> The benchmark prompt was:
> Write a compact Python function that parses a unified diff and returns the changed file paths. Then explain two edge cases.
> Each benchmark generated about 128 tokens.
Generating 128 tokens is probably not enough for good benchmark results. MTP speedup depends on how often the predicted tokens are accepted. In my experience, the very early output has a higher acceptance rate, so short testing can give false positive speedups.
llama.cpp includes a tool specifically for benchmarking that will sweep the arguments for you so you don't have to restart the server and send it prompts:
https://github.com/ggml-org/llama.cpp/blob/master/tools/llam...
EDIT: Also the section about downloading the models should have mentioned that llama.cpp has a "-hf" argument that will download the models for you. I appreciate the author for sharing their experience, but for beginners this might not be the best guide to use.
> I appreciate the author for sharing their experience, but for beginners this might not be the best guide to use.
Yeah, I didn't write this as a proper developer guide. My screen recording started getting loads of favourites and I started getting messages asking about how I set it up, so just through up a quick rundown of how I setup this test.

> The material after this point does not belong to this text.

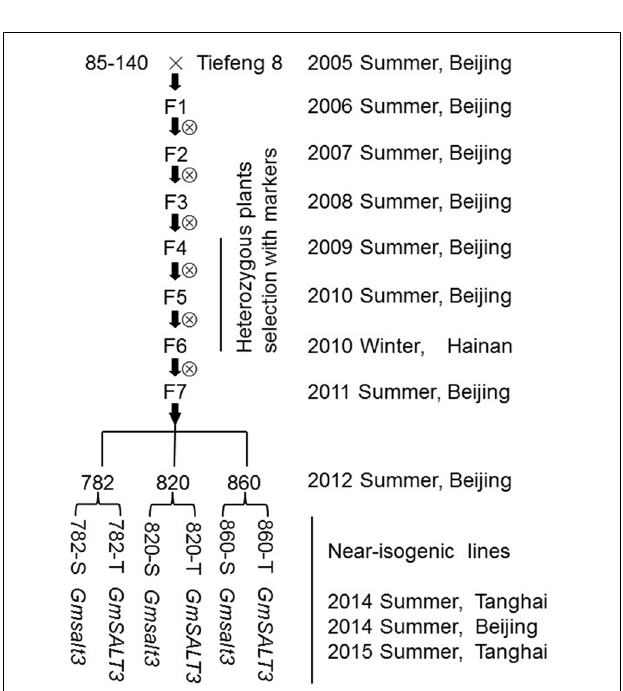
FIGURE 1 | Schematic diagram of the near isogenic lines (NILs) development by marker-assisted selection. Target region selection was employed from generation F 4 to F 6 . The NILs (782, 820, and 860) separated at the GmSALT3 locus were selected by using molecular markers from the progenies of three F 6 : 7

I little just saw the Unclothe announcement about "Double the speed" and thought "Ha. I wonder if that will get it fast enough I'd actually be prepared to use it" and had a go at setting it up.

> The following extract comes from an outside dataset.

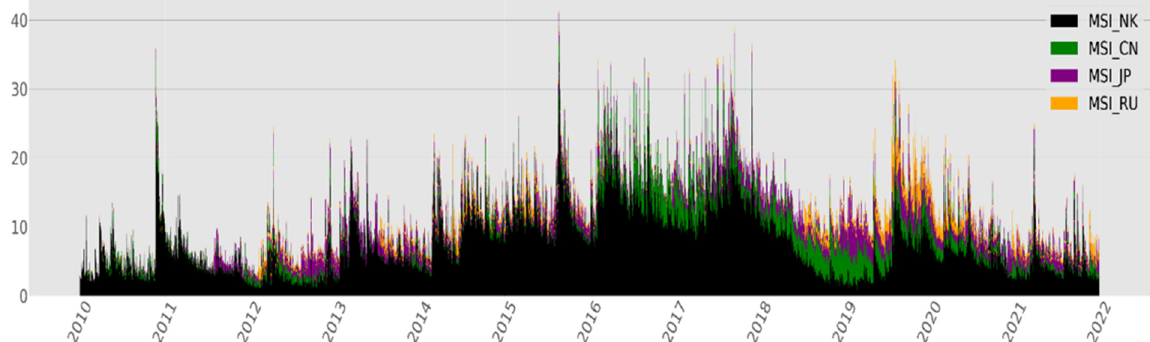
Figure 13. Total Military Security Index by Country (‘10 ∼ ’21).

I'd done tests before last year with things like Devstral, but they were always both so slow and dumb, I didn't want to bother.
This finally hit the "wow, this is useable" level of both speed and intelligence.

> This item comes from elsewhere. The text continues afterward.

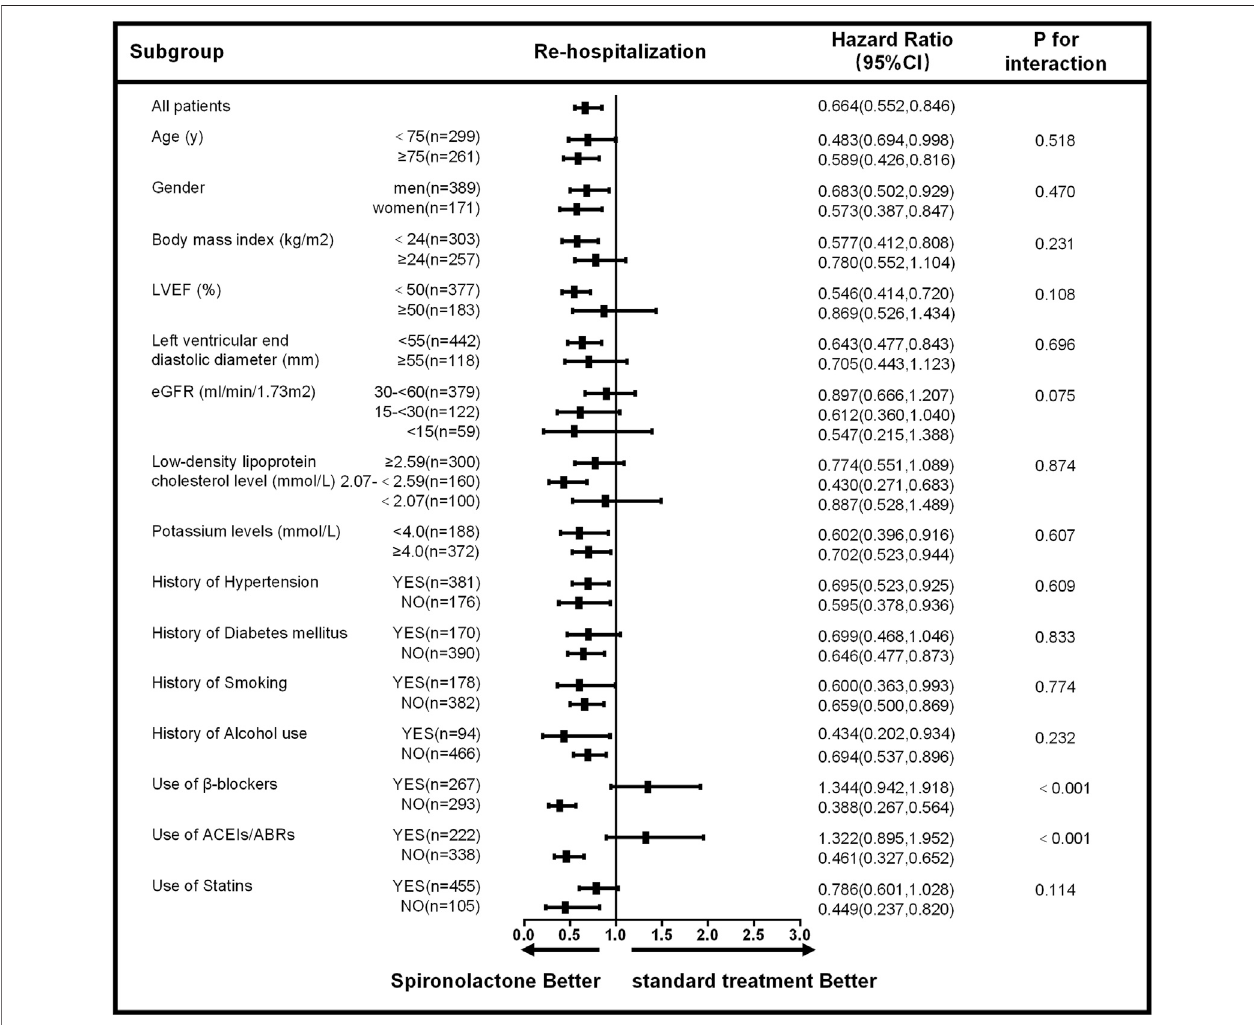
FIGURE4| Subgroupanalysisofre-hospitalizationbasedonlong-termfollow-up.LVEF,leftventricularejectionfraction;eGFR,estimated glomerular fi ltrationrate; ACEIs, angiotensin-converting enzyme inhibitors; ARBs, angiotensin receptor blockers; CI, con fi dence interval.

I wasn't familiar with Unclothe, so I had to look it up..
Are you sure you did not mean Unsloth?
They likely did, and this autocorrect slip might suggest why OP is using local models :)
Indeed, a clear Freudian slip. The one where you say one thing, but you mean your mother.
Realistically, you need to experiment with any user prompt + a good amount of system prompt (at least > 1000 tokens, but realistically, in the range of 3000 tokens probably good).
llama.cpp includes tools for that, what you are looking at is to have a prefill before token generation to measure it properly. Increasingly also, measuring token generation speed at longer context (32k or 64k) is important too.
At 128 tokens, you’re benchmarking the overture, not the opera.
I thought the same thing when I started using locals, but the reality is that - for a given context depth - the token generation speed doesn't change whether it's 128 or 8000, it just lengthens the benchmark run time.
This is akin to saying “it runs on my machine” without actually examining the problem. Sad. You’re absolutely right that 128 tokens is nothing, it’s a little more than a hello response.